Regular use of selective cox-2 inhibitors and nonselective NSAIDs with cox-2>cox-1 inhibition showed a modestly increased hazard for cardiovascular events. Nonselective agents with cox-1>cox-2 inhibition were not associated with increased cardiovascular risk.
www.clinicaltrials.gov. Unique identifier: NCT00000611.
关于非甾体抗炎药(NSAIDs)心血管毒性的确凿数据稀少。我们假设,绝经后女性经常使用NSAIDs会增加心血管事件风险,且与环氧化酶(COX)-2抑制作用相比,COX-1抑制作用下这种关联更强。
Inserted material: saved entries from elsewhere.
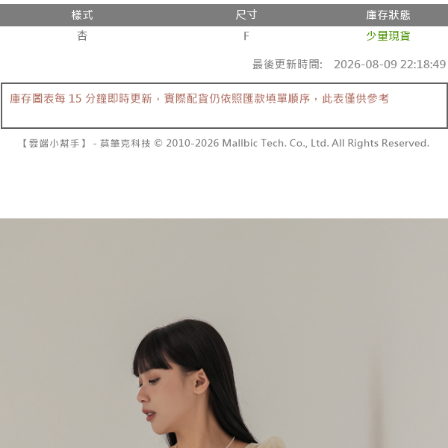
２．便利：只要手機號碼，簡訊認證，即可結帳。
法說明評估內容。
３．安心：先確認商品／服務後，再付款。
全家取貨付款
【繳款方式說明】
1.分期款項不併入電信帳單，「大哥付你分期」於每月結算日後寄送繳費提
每筆NT$60，滿NT$1,800(含以上)免運費
【「AFTEE先享後付」結帳流程】
醒簡訊。
１．於結帳方式選擇「AFTEE先享後付」後，將跳轉至「AFTEE先享後付」
2.透過簡訊連結打開帳單後，可選擇「超商條碼／台灣大直營門市／銀行轉
付款後全家取貨
結帳頁面，進行簡訊認證並確認金額後，即可完成結帳。
帳／街口支付／iPASS MONEY」等通路繳費。
２．訂單成立數日內，您將收到繳費通知簡訊。
每筆NT$60，滿NT$1,600(含以上)免運費
３．收到繳費通知簡訊後14天內，點擊此簡訊中的連結，可透過四大超商／
【注意事項】
ATM／網路銀行／等多元方式進行付款，方視為交易完成。
已關閉，請勿下單
1.本服務係由「台灣大哥大股份有限公司」（以下簡稱本公司）所提供，讓
※ 請注意：結帳手續完成當下不需立刻繳費，但若您需要取消訂單，請聯絡
用戶於交易時，得透過本服務購買商品或服務，並由商店將買賣／分期付款
每筆NT$10,000
購買商品的店家。未經商家同意取消之訂單仍視為有效，需透過AFTEE先享
買賣價金債權讓與本公司後，依約使用本公司帳單繳交帳款。
後付繳納相關費用。
2.基於同意付款使用「大哥付你分期」之契約關係目的，商店將以您的個人
已關閉，請勿下單(付取)
※ 交易是否成功請以「AFTEE先享後付 」之結帳頁面顯示為準，若有關於
資料（包含姓名、電話或地址）提供予台灣大哥大進項蒐集、處理及利用，
是否繳費成功／繳費後需取消欲退款等相關疑問，請聯繫「AFTEE先享後付
每筆NT$10,000
由本公司與您本人進行分期帳單所需資料之確認、核對及更正。
客戶支援中心」
https://netprotections.freshdesk.com/support/home
3.完整用戶服務條款，請詳閱以下連結：
https://oppay.tw/userRule
7-11取貨付款
【注意事項】
１．透過由恩沛科技股份有限公司提供之「AFTEE先享後付」服務完成之交
每筆NT$60，滿NT$1,800(含以上)免運費
易，需依本服務之必要範圍內提供個人資料，並將交易相關給付款項請求債
權轉讓予恩沛科技股份有限公司。
付款後7-11取貨
２．關於個人資料處理事宜，請瀏覽以下網址：
每筆NT$60，滿NT$1,600(含以上)免運費
https://aftee.tw/terms/#terms3
３．未成年的使用者請事先徵得法定代理人或監護人之同意方可使用
宅配
「AFTEE先享後付」，若未經同意申辦者引起之損失，本公司不負相關責
任。
每筆NT$100，滿NT$2,500(含以上)免運費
参加女性健康倡议的绝经后女性被分为阿司匹林以外NSAIDs的经常使用者或非使用者。Cox回归将NSAIDs使用作为随时间变化的协变量,研究其与定义为心血管死亡、非致命性心肌梗死或非致命性中风的总体心血管疾病主要结局的关联。二次分析考虑了选择性COX-2抑制剂(如塞来昔布)、COX-2>COX-1抑制作用的非选择性药物(如萘普生)以及COX-1>COX-2抑制作用的非选择性药物(如布洛芬)与主要结局的关联。总体而言,160801名参与者可供分析(平均随访11.2年)。53142名参与者报告在某个时间点经常使用NSAIDs。与不使用NSAIDs相比,经常使用NSAIDs与心血管事件风险增加相关(风险比[HR],1.10;95%置信区间,1.06 - 1.15;P<0.001)。选择性COX-2抑制剂与心血管事件风险适度增加相关(风险比,1.13;1.04 - 1.23;P = 0.004,仅塞来昔布:HR,1.13;1.01 - 1.27;P = 0.031)。在阿司匹林使用者中,同时使用选择性COX-2抑制剂与心血管事件风险增加不再相关。COX-2>COX-1抑制作用的药物风险增加(HR,1.17;1.10 - 1.24;P<0.001,仅萘普生:HR,1.22;1.12 - 1.34;P<0.001)。这种有害关联在同时使用阿司匹林的使用者中仍然存在。我们未观察到COX-1>COX-2抑制作用的药物风险升高(HR,1.01;0.95 - 1.07;P = 0.884,仅布洛芬:HR,1.00;0.93 - 1.07;P = 0.996)。
经常使用选择性COX-2抑制剂和COX-2>COX-1抑制作用的非选择性NSAIDs显示心血管事件风险适度增加。COX-1>COX-2抑制作用的非选择性药物与心血管风险增加无关。